TL;DR: Make sure you are using calibrated values for cx,cy in every step. I suspect this is the root of your problem.

A few comments:

“Distortion center is irrelevant…” Note that cx,cy is also used in the camera matrix for the 3D->2D projection, so if cx,cy is wrong, then your projections (and everything that relies on them) will be wrong. So, for example, if you used the cx,cy values from the big image when doing the stereo calibration for the cropped image, things will be wrong.

I noticed that your fx,fy values are different. Most modern cameras have square pixels, so it is typically best to use the CALIB_FIX_ASPECT_RATIO when claibrating the intrinsics. Otherwise you allow the optimizer to vary the fx and fy independently, which might result in a better score but a less accurate model (since physically fx and fy are actually the same). This is a minor point and is not what is causing your issues.

I also noticed that the intrinsics for both cameras has cx,cy as exactly the numerical center of the images. This suggests that you passed in a guess for the cx,cy and used the parameter CALIB_FIX_PRINCIPAL_POINT (or just overrode the calibrated values with the numerical center of the image). I didn’t see code for how you called calibrateCamera, so I’m just guessing, but I would suggest you calibrate the intrinsics fully (including cx,cy) because having accurate cx,cy values is very important. As an example, for cameras that I use regularly, an error of just 5 pixels for cx,cy is enough to make the camera unusable until it is re-calibrated.

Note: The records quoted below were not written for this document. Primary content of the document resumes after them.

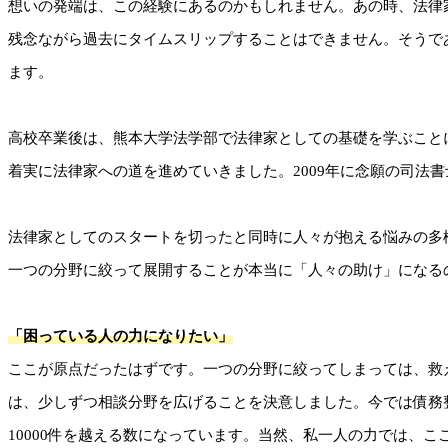
想いの発端は、この経験にあるのかもしれません。あの時、法律
残念ながら過去にタイムスリップすることはできません。そうで
ます。
高校卒業後は、熊本大学法学部で法律家としての基礎を学ぶこと
着実に法律家への道を進めていきました。2009年に念願の司法
法律家としてのスタートを切ったと同時に人々が抱える悩みの多
一つの分野に絞って展開することが本当に「人々の助け」になる
「困っている人の力になりたい」
ここが原点だったはずです。一つの分野に絞ってしまっては、救
は、少しずつ相談分野を広げることを決意しました。今では債務
10000件を越える数になっています。当然、私一人の力では、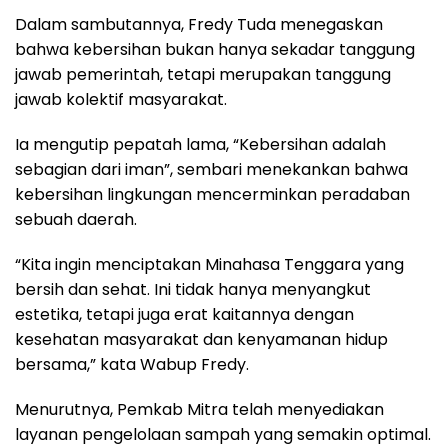
Dalam sambutannya, Fredy Tuda menegaskan
bahwa kebersihan bukan hanya sekadar tanggung
jawab pemerintah, tetapi merupakan tanggung
jawab kolektif masyarakat.
Ia mengutip pepatah lama, “Kebersihan adalah
sebagian dari iman”, sembari menekankan bahwa
kebersihan lingkungan mencerminkan peradaban
sebuah daerah.
“Kita ingin menciptakan Minahasa Tenggara yang
bersih dan sehat. Ini tidak hanya menyangkut
estetika, tetapi juga erat kaitannya dengan
kesehatan masyarakat dan kenyamanan hidup
bersama,” kata Wabup Fredy.
Menurutnya, Pemkab Mitra telah menyediakan
layanan pengelolaan sampah yang semakin optimal.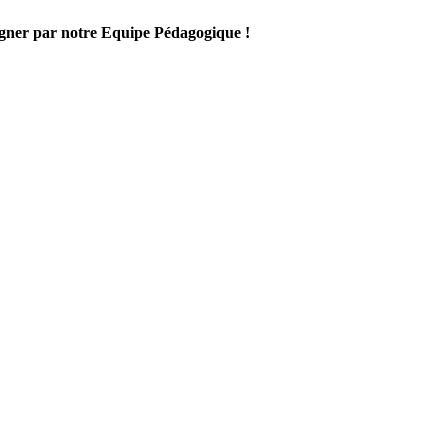
gner par notre Equipe Pédagogique !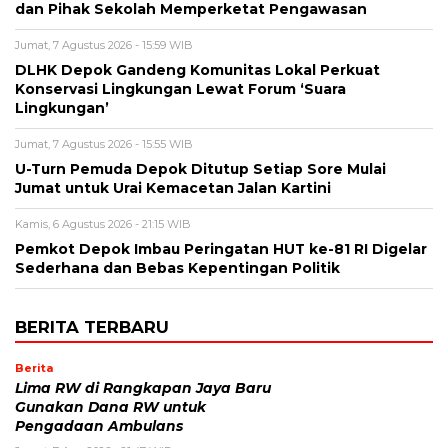
dan Pihak Sekolah Memperketat Pengawasan
Jumat, 7 Agustus 2026 - 15:59 WIB
DLHK Depok Gandeng Komunitas Lokal Perkuat
Konservasi Lingkungan Lewat Forum ‘Suara
Lingkungan’
Jumat, 7 Agustus 2026 - 15:55 WIB
U-Turn Pemuda Depok Ditutup Setiap Sore Mulai
Jumat untuk Urai Kemacetan Jalan Kartini
Kamis, 6 Agustus 2026 - 21:15 WIB
Pemkot Depok Imbau Peringatan HUT ke-81 RI Digelar
Sederhana dan Bebas Kepentingan Politik
BERITA TERBARU
Berita
Lima RW di Rangkapan Jaya Baru
Gunakan Dana RW untuk
Pengadaan Ambulans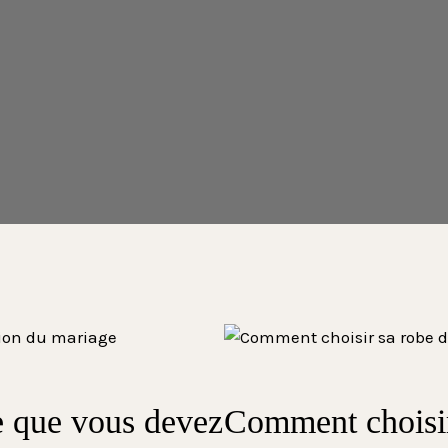
e que vous devez
Comment choisir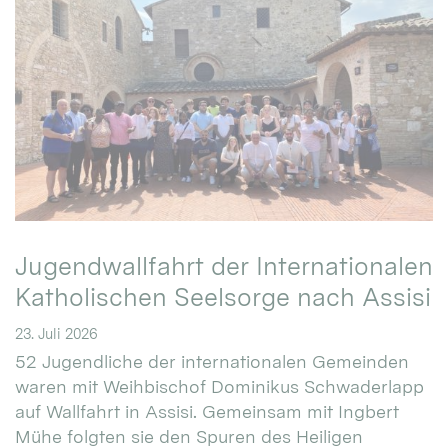
Jugendwallfahrt der Internationalen
Katholischen Seelsorge nach Assisi
23. Juli 2026
52 Jugendliche der internationalen Gemeinden
waren mit Weihbischof Dominikus Schwaderlapp
auf Wallfahrt in Assisi. Gemeinsam mit Ingbert
Mühe folgten sie den Spuren des Heiligen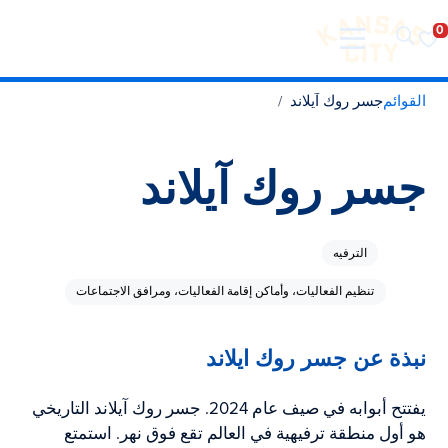
تفضل بزيارة مدينة كانساس سيتي
لانتقال إلى المحتوى
القوائم
جسر روك آيلاند
جسر روك آيلاند
الترفيه
تنظيم الفعاليات، وأماكن إقامة الفعاليات، ومرافق الاجتماعات
نبذة عن جسر روك آيلاند
يفتتح أبوابه في صيف عام 2024. جسر روك آيلاند التاريخي
هو أول منطقة ترفيهية في العالم تقع فوق نهر. استمتع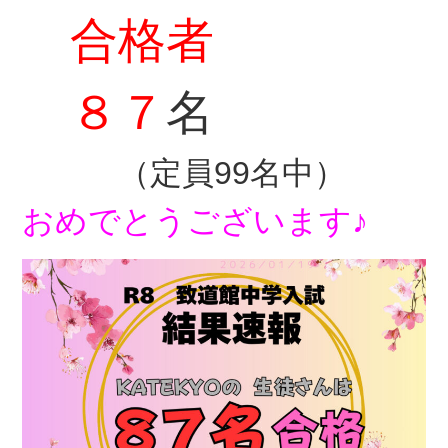
合格者
８７
名
（定員99名中）
おめでとうございます♪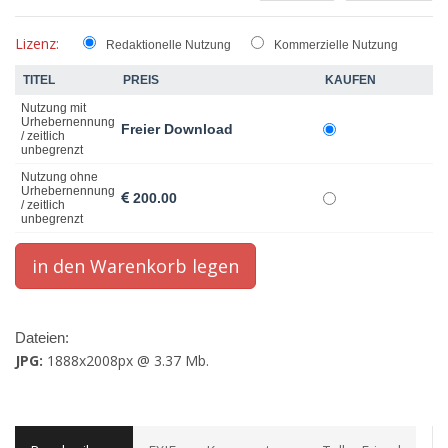
Lizenz:
Redaktionelle Nutzung
Kommerzielle Nutzung
TITEL
PREIS
KAUFEN
Nutzung mit
Urhebernennung
Freier Download
/ zeitlich
unbegrenzt
Nutzung ohne
Urhebernennung
200.00
/ zeitlich
unbegrenzt
Dateien:
JPG:
1888x2008px @ 3.37 Mb.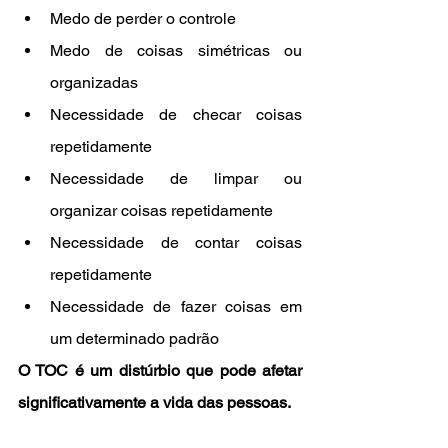
Medo de perder o controle
Medo de coisas simétricas ou 
organizadas
Necessidade de checar coisas 
repetidamente
Necessidade de limpar ou 
organizar coisas repetidamente
Necessidade de contar coisas 
repetidamente
Necessidade de fazer coisas em 
um determinado padrão
O TOC é um distúrbio que pode afetar 
significativamente a vida das pessoas.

My best advice at this point is:

  1. Abandon the idea of cropping images until you can get things working with the full size images - it just complicates things and obscures the source of error.
  2. Do everything you can reasonably do to make sure the optics stay fixed throughout the whole process. If either camera has autofocus, disable it / use a fixed absolute focus value always, and consider mechanically fixing the lens in position (epoxy) or changing to a manual / lockable lens if possible. If either camera has manual focus or zoom, lock them down mechanically.
  3. Fully calibrate both cameras, including cx,cy - thes are critically important parameters.
  4. Use CALIB_FIX_ASPECT_RATIO when calibrating intrinsics.
  5. Make sure you are being consistent with distorted / undistorted image and parameters. Prefer passing in distorted images with the distortion coefficients. When calling functions and passing undistorted images, make sure you aren’t passing in distortion coefficients.
  6. For debugging, check each step by using the calibration results to project known 3D points to the images and visually check to make sure they are accurate.

I hope this is helpful.

Thank you for advices - using CALIB_FIX_ASPECT_RATIO is probably a good idea, although the difference in focal length is miniscule - 0.001 from the value. I do use (cx,cy) from the calibration in every step. As I crop the big undistorted images not symmetrically wrt the original distortion center and some distortions are still present albeit very small, the (cx.cy) for the cropped images shift away from the image center (w/2,h/2). Typically, the distortion center is pretty close to the numerical center.
I did not include camera matrices in my post - how could you notice that fx and fy are different? Anyway, as I said, the difference is negligible for my purpose.
The experiment with the cropped images was done out of sheer curiosity. And the result happened to be uninterpretable (by me).
Stereo calibration of original images was checked using triangulation of corners from a planar grid. For all pairs of images triangulated points lie on a fairly flat surfaces, despite use of DLT which is not the most accurate algorithm.

Oh, my mistake. I thought you were the original poster (who did post intrinsics for the cameras), so disregard my comments about fx,fy and cx,cy.